# Cybersecurity Graph Analytics with xGT on HPE Superdome Flex
  
 ## Lateral Movement
 --- 
*Lateral movement* is a cyberattack pattern that describes how an adversary leverages a single foothold to compromise other systems within a network. Identifying and stopping lateral movement is an important step in controlling the damage from a breach, and also plays a role in forensic analysis of a cyberatt ack, helping to identify its source and reconstruct what happened.  

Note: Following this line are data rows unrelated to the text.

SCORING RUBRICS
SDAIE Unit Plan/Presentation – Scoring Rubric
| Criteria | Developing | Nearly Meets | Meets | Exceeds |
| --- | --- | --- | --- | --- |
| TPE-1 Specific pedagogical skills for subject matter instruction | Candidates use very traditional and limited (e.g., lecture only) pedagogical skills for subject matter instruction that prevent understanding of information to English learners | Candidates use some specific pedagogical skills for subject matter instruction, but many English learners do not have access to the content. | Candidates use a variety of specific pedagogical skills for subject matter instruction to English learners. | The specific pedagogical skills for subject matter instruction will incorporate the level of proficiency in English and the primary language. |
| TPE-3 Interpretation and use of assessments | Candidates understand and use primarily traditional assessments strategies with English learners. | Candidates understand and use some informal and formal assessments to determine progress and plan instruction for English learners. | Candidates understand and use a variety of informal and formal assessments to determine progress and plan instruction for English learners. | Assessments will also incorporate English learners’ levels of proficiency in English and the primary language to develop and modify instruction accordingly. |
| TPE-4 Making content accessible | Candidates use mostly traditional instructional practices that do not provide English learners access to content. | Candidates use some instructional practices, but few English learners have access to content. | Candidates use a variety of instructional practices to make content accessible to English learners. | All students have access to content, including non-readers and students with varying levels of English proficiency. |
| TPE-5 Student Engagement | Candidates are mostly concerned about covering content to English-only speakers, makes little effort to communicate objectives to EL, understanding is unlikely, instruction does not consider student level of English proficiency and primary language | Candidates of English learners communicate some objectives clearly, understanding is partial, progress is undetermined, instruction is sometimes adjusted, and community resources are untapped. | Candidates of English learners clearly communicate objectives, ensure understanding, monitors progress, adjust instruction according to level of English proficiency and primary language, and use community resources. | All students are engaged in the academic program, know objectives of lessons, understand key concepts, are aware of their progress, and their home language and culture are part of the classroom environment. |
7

## Lateral Movement (Pass The Hash)
---
Pass the hash (PtH) is a method of authenticating as a user without having access to the user's cleartext password. This method bypasses standard authentication steps that require a cleartext password, moving directly into the portion of the authentication that uses the password hash.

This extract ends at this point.